Say I have a "semi" directed, weighted, graph (some edges are undirected, some are directed).
Consider two nodes, A and B. Consider the set of all paths that take me from node A to node B.
I essentially want X samples of all these paths. I don't want these samples to be "too close" to the ideal path. Essentially, I want them relatively spread out over the space of solutions. I do want to include cyclic paths, which I know makes the set of possible paths infinite. Therefore, I want the paths to be relatively close to the ideal path, but still not too close. This is obviously a very vague, non-rigourous description of this aspect of the problem, which is why if possible, I would like to be able to specify some parameter that lets me control how close to the ideal my samples are.
These are the solutions I have thought of so far:
1) Use some kind of algorithm that gives me the X shortest paths. The problem with this is the samples are all too similar to the ideal path in terms of length.
2) Do the following:
a) Run A*/Dijikstra's to find the ideal path. b) Remove X% of the edges that form the ideal path. c) Run A*/Dijistra's again to find the second sample. The fact that a portion of the edges have been removed from the ideal path, should mean that this second sample should be quite different. d) Remove X% of the edges that form the second sample. e) Repeat.
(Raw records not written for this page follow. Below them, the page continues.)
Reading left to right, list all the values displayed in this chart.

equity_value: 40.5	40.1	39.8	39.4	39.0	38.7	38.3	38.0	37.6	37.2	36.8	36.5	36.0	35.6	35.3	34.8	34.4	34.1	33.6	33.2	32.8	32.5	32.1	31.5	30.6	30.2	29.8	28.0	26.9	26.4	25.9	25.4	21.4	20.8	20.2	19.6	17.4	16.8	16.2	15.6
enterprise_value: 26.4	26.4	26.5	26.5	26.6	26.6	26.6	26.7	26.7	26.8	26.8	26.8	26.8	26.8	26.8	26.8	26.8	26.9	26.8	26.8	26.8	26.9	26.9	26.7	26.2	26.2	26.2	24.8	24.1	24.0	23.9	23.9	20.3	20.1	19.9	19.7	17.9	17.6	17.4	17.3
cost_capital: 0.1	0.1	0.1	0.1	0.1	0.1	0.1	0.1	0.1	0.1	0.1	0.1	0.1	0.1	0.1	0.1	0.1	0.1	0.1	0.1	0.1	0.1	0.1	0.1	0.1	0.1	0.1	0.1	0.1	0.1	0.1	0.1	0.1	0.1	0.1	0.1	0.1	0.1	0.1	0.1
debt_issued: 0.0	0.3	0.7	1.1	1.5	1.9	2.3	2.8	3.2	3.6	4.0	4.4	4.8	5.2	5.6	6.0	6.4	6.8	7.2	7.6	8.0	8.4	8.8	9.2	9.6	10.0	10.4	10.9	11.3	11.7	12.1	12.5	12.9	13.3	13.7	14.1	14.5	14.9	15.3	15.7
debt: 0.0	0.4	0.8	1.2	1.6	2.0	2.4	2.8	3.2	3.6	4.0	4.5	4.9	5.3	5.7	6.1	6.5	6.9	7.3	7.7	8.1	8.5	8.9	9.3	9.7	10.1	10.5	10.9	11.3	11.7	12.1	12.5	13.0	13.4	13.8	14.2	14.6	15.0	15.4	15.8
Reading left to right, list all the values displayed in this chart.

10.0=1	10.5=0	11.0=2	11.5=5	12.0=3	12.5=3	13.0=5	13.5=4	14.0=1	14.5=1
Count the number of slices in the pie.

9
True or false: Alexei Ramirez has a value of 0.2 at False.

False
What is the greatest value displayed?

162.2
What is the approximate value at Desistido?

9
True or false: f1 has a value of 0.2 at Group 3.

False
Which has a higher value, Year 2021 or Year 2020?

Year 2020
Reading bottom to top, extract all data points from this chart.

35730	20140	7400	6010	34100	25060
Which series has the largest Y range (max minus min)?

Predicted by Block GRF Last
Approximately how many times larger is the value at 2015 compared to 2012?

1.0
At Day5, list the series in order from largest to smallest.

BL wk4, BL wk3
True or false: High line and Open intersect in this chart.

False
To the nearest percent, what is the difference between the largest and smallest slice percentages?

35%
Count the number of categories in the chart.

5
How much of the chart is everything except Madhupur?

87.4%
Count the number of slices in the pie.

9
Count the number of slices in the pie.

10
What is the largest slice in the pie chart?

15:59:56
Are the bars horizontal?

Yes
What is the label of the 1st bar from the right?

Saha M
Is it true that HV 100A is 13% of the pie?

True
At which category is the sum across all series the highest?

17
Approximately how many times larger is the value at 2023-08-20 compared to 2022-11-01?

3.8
The problem with this is that I'm worried that for a large number of samples (10000+), a very large number of edges will be removed, making the samples taken later on to be very different from the ideal path.
Does anyone have any ideas on how to better approach the problem?
The graph is quite big (100000+ nodes and edges). The algorithm's speed and performance is very important, however I can do a very large amount of preprocessing beforehand, if necessary.